--- Source extract Enclosed Below ---

Hellraisers Journal – Saturday November 1, 1919
Pittsburgh, Pennsylvania – The Steel Strikers: Courageous Men, Enduring Women

From The Quarry Workers Journal of November 1919:

CONDITIONS AMONG [STEEL] STRIKERS
AS SEEN BY A WOMAN
—–
By Mary Heaton Vorse,
Author of “The Prestons.” Etc.
—–

[Part I.]

MHV, Author of Prestons, ed, NYS p37, Dec 1, 1918

This week the commissary stores are being opened in all the steel towns. For six weeks the strikers had nothing. They have been living on their savings; some who have had no savings, have existed from hand to mouth, picking up a chance bit of work here and there and being helped out by their friends.

The first strike relief which will have been given will be the groceries given out twice a week from the commissary stores. Not everyone can have these groceries. They are for those who are starving or on the edge of want, for it would be unthinkable at this stage of organized labor that any one should be forced to scab by hunger.

You do not need much imagination to understand what endurance it has taken on the part of the rank and file to stay out on strike for six weeks without strike benefit or relief. It is going to take even more endurance from now on, when the narrow line will have to be drawn between those actually in want and those nearly in want.

Yesterday I saw how that was being done. When a striker applies for re lief, one of the strike committee goes around to talk the matter over with the family. I went out in Pittsburgh with a Polish fellow-worker who was going out to make such visits of investigation.

We had some difficulty in finding the house where the strikers live. We went down back alleys, past refuse dumps that seemed as venerable as the dilapidated meeting house on the corner. Like everything else in this neighborhood, it was falling to pieces. The paint had scaled from its pillars, but it spoke of a former day before all the mild red brick of the houses had been defiled with the grime soot, and when the well to do, comfortable families lived a family in a house, instead of a family in a room.

All America has heard how richly the steel workers have been paid. They have heard how their wives buy fur coats, and how they go to work in their cars. There have been among the highly skilled some who have made good money. The average man is no better off than he ever was. He lives as he always did, in a foul and crowded slum in the cities where his children from one year’s end to another never see a green blade of grass, or in bleak monotonous houses in the country, plastered to hillsides, where every green thing is blackened by the smoke of the mills. What small share he has had in the colossal profits which have been made by steel has been wiped off the slate by the cost of living. For under our system of profits nothing but profits matters.

--- End of Enclosed Source extract ---

* Your task *
Continue the 1919 article above on the steel strikers, starting after its last sentence.

--- Supplied material Enclosed Below ---

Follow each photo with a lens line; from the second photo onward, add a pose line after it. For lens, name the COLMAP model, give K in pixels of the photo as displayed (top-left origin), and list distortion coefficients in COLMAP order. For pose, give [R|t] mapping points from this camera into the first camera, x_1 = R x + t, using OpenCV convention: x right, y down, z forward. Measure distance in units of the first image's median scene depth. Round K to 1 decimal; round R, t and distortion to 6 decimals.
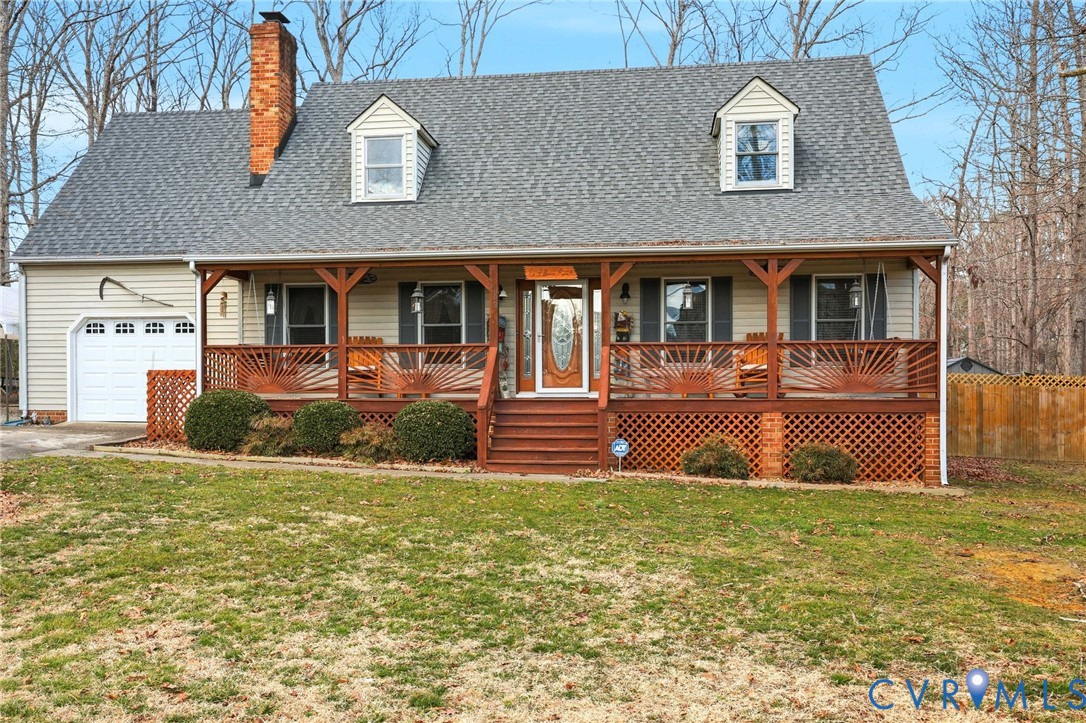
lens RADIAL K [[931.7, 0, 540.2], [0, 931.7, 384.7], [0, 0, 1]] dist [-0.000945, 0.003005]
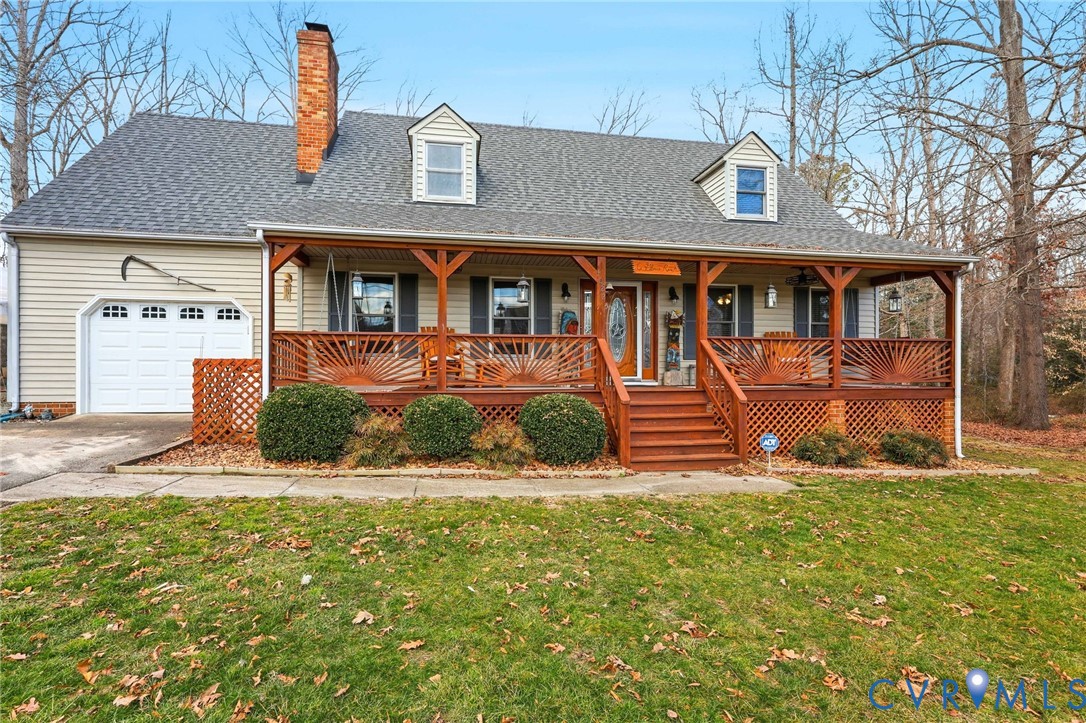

--- End of Enclosed Supplied material ---

* Task response *
We finally found the house. To go in, we had to bend down because laundry was hanging in the front hall. We went into a back yard, bricked over and littered with debris. The only sweet thing on which the eye could rest were the children playing in the yard. It was separate from the other yards by high blackened palings. It was as cheerful as a well. But the children played there.

The room we went into was clean, but as bleak as the yard. On either side of the stove were two chairs with out backs. There was a table, a mechanical cradle rocked a baby to and fro-tick, tack-tock, tack, in a staccato rythm. There were the two chairs in the room, and that was all, except white curtains at the window-patched and darned-but, in spite of all invading grime, white. The woman called her husband from the inner room. This room, where they slept and the four children with them, was black as a cellar, with much less ventilation.

For a while they talked together in Polish, and I made friends with the children. The conversation between the member of the strike committe and the strikers was very earnest. I don’t think they ever smiled. But all through it ran the rippling laughter of the children. These people had brought with them such sound, good blood, that their children even in these conditions were gay and bonny and full of laughter. They were three, four and five years old, and there was the baby of eleven months.

Presently the talk came to an end. They had decided.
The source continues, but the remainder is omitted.